Ish, Ishah, & Esh

Why does the Torah spell man (Ish) with a Yud? If one removes the Yud from Ish one has the word Esh (fire): Just as fire is beneficial or destructive, if one removes godliness, represented by the Yud (for the HaVaYah) from the relationship one has the destructive, all consuming force of fire!
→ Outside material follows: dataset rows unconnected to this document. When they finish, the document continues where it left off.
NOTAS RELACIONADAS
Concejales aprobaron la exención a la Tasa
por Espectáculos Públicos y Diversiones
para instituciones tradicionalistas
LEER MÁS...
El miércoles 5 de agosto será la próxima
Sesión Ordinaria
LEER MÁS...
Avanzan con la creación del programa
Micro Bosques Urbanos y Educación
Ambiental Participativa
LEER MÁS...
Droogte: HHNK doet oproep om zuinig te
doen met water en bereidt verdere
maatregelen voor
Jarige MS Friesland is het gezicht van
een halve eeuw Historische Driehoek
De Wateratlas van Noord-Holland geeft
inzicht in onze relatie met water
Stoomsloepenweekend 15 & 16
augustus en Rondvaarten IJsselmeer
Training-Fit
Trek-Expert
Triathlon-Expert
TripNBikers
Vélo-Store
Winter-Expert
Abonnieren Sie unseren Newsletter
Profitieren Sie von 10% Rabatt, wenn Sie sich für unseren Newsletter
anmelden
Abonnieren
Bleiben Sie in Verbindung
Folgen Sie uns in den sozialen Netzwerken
Both the positive, godlike, masculine and feminine qualities are consumed and all that remains is the negative, destructive force – Esh!

B’rashith 2.23 And the man said: ‘This is now bone of my bones, and flesh of my flesh; she shall be called Woman, because she was taken out of Man.’
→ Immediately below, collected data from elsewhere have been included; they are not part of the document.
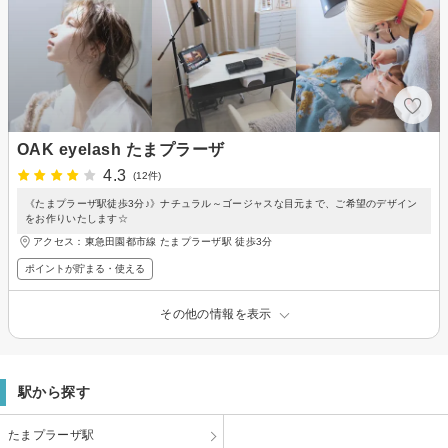
OAK eyelash たまプラーザ
4.3
(12件)
《たまプラーザ駅徒歩3分♪》ナチュラル～ゴージャスな目元まで、ご希望のデザイン
をお作りいたします☆
アクセス：東急田園都市線 たまプラーザ駅 徒歩3分
ポイントが貯まる・使える
その他の情報を表示
駅から探す
たまプラーザ駅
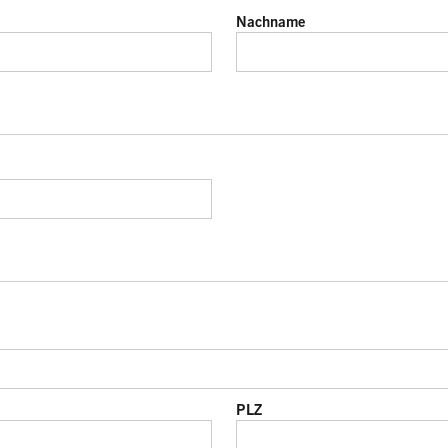
Nachname
PLZ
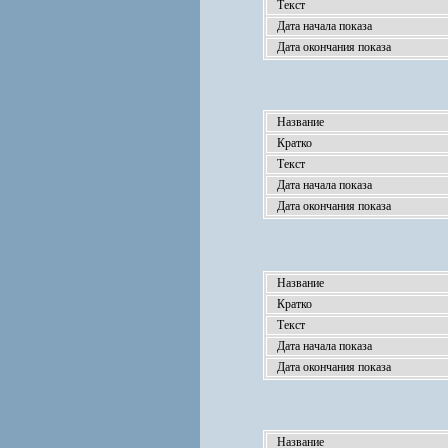
Текст
Дата начала показа
Дата окончания показа
Название
Кратко
Текст
Дата начала показа
Дата окончания показа
Название
Кратко
Текст
Дата начала показа
Дата окончания показа
Название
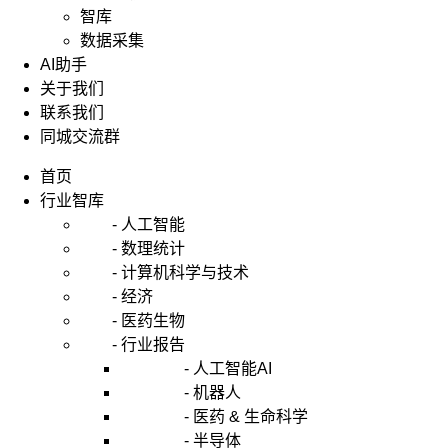
智库
数据采集
AI助手
关于我们
联系我们
同城交流群
首页
行业智库
- 人工智能
- 数理统计
- 计算机科学与技术
- 经济
- 医药生物
- 行业报告
- 人工智能AI
- 机器人
- 医药 & 生命科学
- 半导体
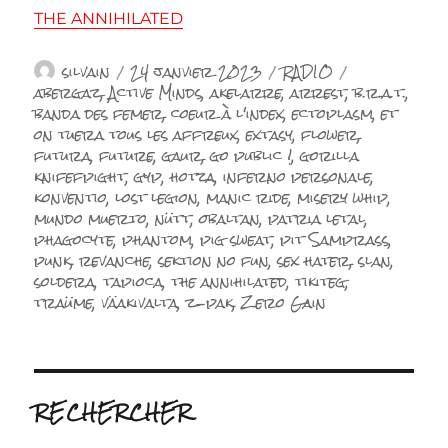
THE ANNIHILATED
Auteur
Publié
Catégories
Étiquettes
silvain
24 janvier 2023
RADIO
le
abergaz
,
Active Minds
,
akelarre
,
arrest
,
b.r.a.t.
,
banda des femer
,
coeur à l'index
,
ectoplasm
,
et
on tuera tous les affreux
,
extasy
,
flower
,
futura
,
future
,
gaur
,
go public !
,
gorilla
knifefpight
,
gyp
,
hotza
,
inferno personale
,
konventio
,
lost legion
,
manic ride
,
misery whip
,
mundo muerto
,
nütt
,
obaltan
,
patria letal
,
phagocyte
,
phantom
,
pig sweat
,
pit Samprass
,
punk
,
revanche
,
sektion no fun
,
sex hater
,
slan
,
soldera
,
tapioca
,
the annihilated
,
tikiteg
,
traüme
,
väakivalta
,
z-pak
,
Zero Gain
RECHERCHER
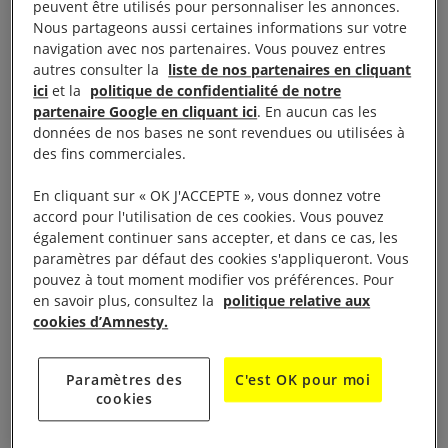
peuvent être utilisés pour personnaliser les annonces.
Ndalatando, la Police nationale angolaise (PNA) a
Nous partageons aussi certaines informations sur votre
arrêté les députés Francisco Fernandes Falua et
navigation avec nos partenaires. Vous pouvez entres
autres consulter la
liste de nos partenaires en cliquant
João Quipipa Dias, du parti d’opposition Union
ici
et la
politique de confidentialité de notre
nationale pour l’indépendance totale de l’Angola
partenaire Google en cliquant ici
. En aucun cas les
(UNITA), ainsi que plusieurs autres manifestant·e·s.
données de nos bases ne sont revendues ou utilisées à
des fins commerciales.
Le journaliste António Domingos, qui couvrait les
manifestations, a également été arrêté. Les
En cliquant sur « OK J'ACCEPTE », vous donnez votre
manifestant·e·s exigeaient l’ouverture d’une enquête
accord pour l'utilisation de ces cookies. Vous pouvez
également continuer sans accepter, et dans ce cas, les
sur plusieurs affaires de femmes tuées dans la
paramètres par défaut des cookies s'appliqueront. Vous
province de Cuanza-Nord. D’après le journal
Diário
pouvez à tout moment modifier vos préférences. Pour
Independente
, aucune enquête n’avait été menée
en savoir plus, consultez la
politique relative aux
cookies d’Amnesty.
sur les homicides dont avaient été victimes pas
moins de 16 femmes entre février 2024 et janvier
Paramètres des
C'est OK pour moi
2025. Quelques jours avant leur arrestation, les
cookies
députés avaient rencontré le gouverneur de Cuanza-
Nord et la procureure de la République pour leur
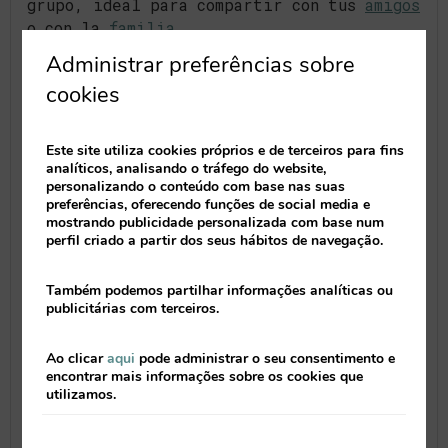
grupo, ideal para compartir con tus
amigos
o con la
familia
.
Administrar preferências sobre
El juego comienza cuando entras en las
cookies
“
escape rooms
” y eliges un desafío, entre
los que podrás escoger:
Este site utiliza cookies próprios e de terceiros para fins
analíticos, analisando o tráfego do website,
Descubrir la cura para salvar a la humanidad
personalizando o conteúdo com base nas suas
escondida en un viejo búnker nuclear
preferências, oferecendo funções de social media e
mostrando publicidade personalizada com base num
Intentar fugarte de la prisión donde tus
perfil criado a partir dos seus hábitos de navegação.
amigos y tú habéis sido encerrados
injustamente.
Também podemos partilhar informações analíticas ou
publicitárias com terceiros.
Ao clicar
aqui
pode administrar o seu consentimento e
encontrar mais informações sobre os cookies que
utilizamos.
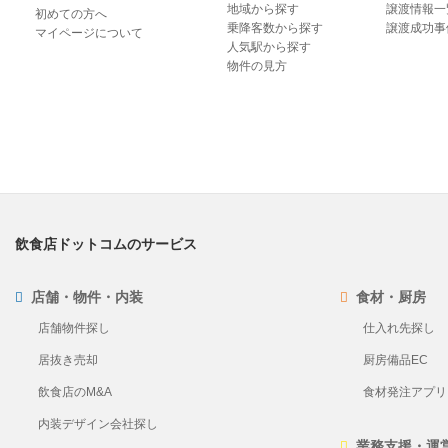
地域から探す
譲渡情報一
初めての方へ
乗降客数から探す
譲渡成功事
マイページについて
人気駅から探す
物件の見方
飲食店ドットコムのサービス
店舗・物件・内装
食材・厨房
店舗物件探し
仕入れ先探し
居抜き売却
厨房備品EC
飲食店のM&A
食材発注アプリ Pl
内装デザイン会社探し
業務支援・運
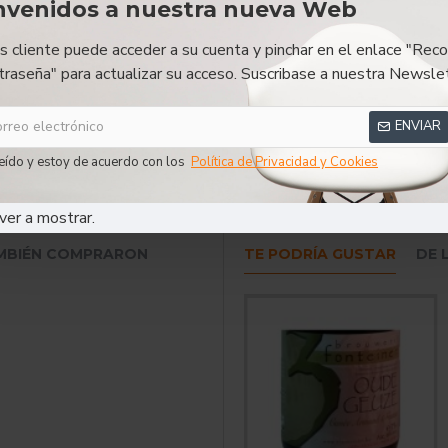
nvenidos a nuestra nueva Web
DESCRIPCIÓN
RESEÑAS
es cliente puede acceder a su cuenta y pinchar en el enlace "Reco
traseña" para actualizar su acceso. Suscribase a nuestra Newslet
unkel - Cerveza Alemana
ENVIAR
eído y estoy de acuerdo con los
Política de Privacidad y Cookies
Dunkel
Cerveza Alemana
ver a mostrar.
AMBIÉN COMPRARON
TE PODRÍA GUSTAR
DE 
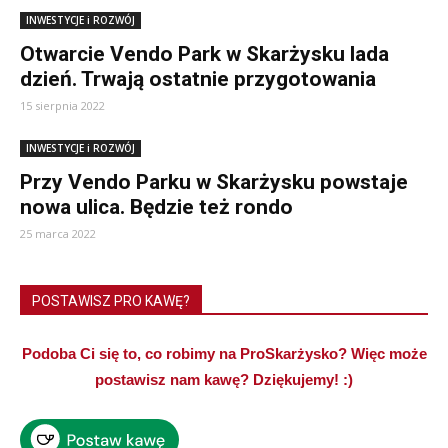
INWESTYCJE i ROZWÓJ
Otwarcie Vendo Park w Skarżysku lada
dzień. Trwają ostatnie przygotowania
15 sierpnia 2022
INWESTYCJE i ROZWÓJ
Przy Vendo Parku w Skarżysku powstaje
nowa ulica. Będzie też rondo
25 marca 2022
POSTAWISZ PRO KAWĘ?
Podoba Ci się to, co robimy na ProSkarżysko? Więc może
postawisz nam kawę? Dziękujemy! :)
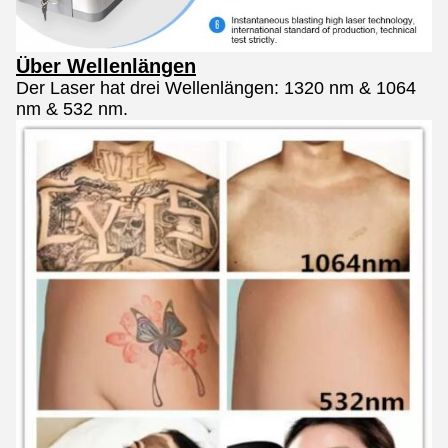
Über Wellenlängen
Der Laser hat drei Wellenlängen: 1320 nm & 1064
nm & 532 nm.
כג  וַיֹּאמֶר, הָאָדָם, זֹאת הַפַּעַם עֶצֶם מֵעֲצָמַי, וּבָשָׂר מִבְּשָׂרִי; לְזֹאת יִקָּרֵא אִשָּׁה, כִּי מֵאִישׁ לֻקְחָה-זֹּאת.

If one removes the ruler-ship (man’s reshut authority over woman), represented by the Aleph for Eloh-m, from the word Ish (man) one has yesh, the world of appearances!

The world of godliness (Gan Eden) requires a balanced perspective where positive gender roles are appreciated. Naming a thing is the same as having authority over the thing: “And the man said: […] she shall be called Woman, [….]”

Then, according to B’rashith (Genesis), God gave Man the right to name all the animals and, at the same time, the right of dominion over them. Here again the act of naming carries with it a sense of power, of hegemony.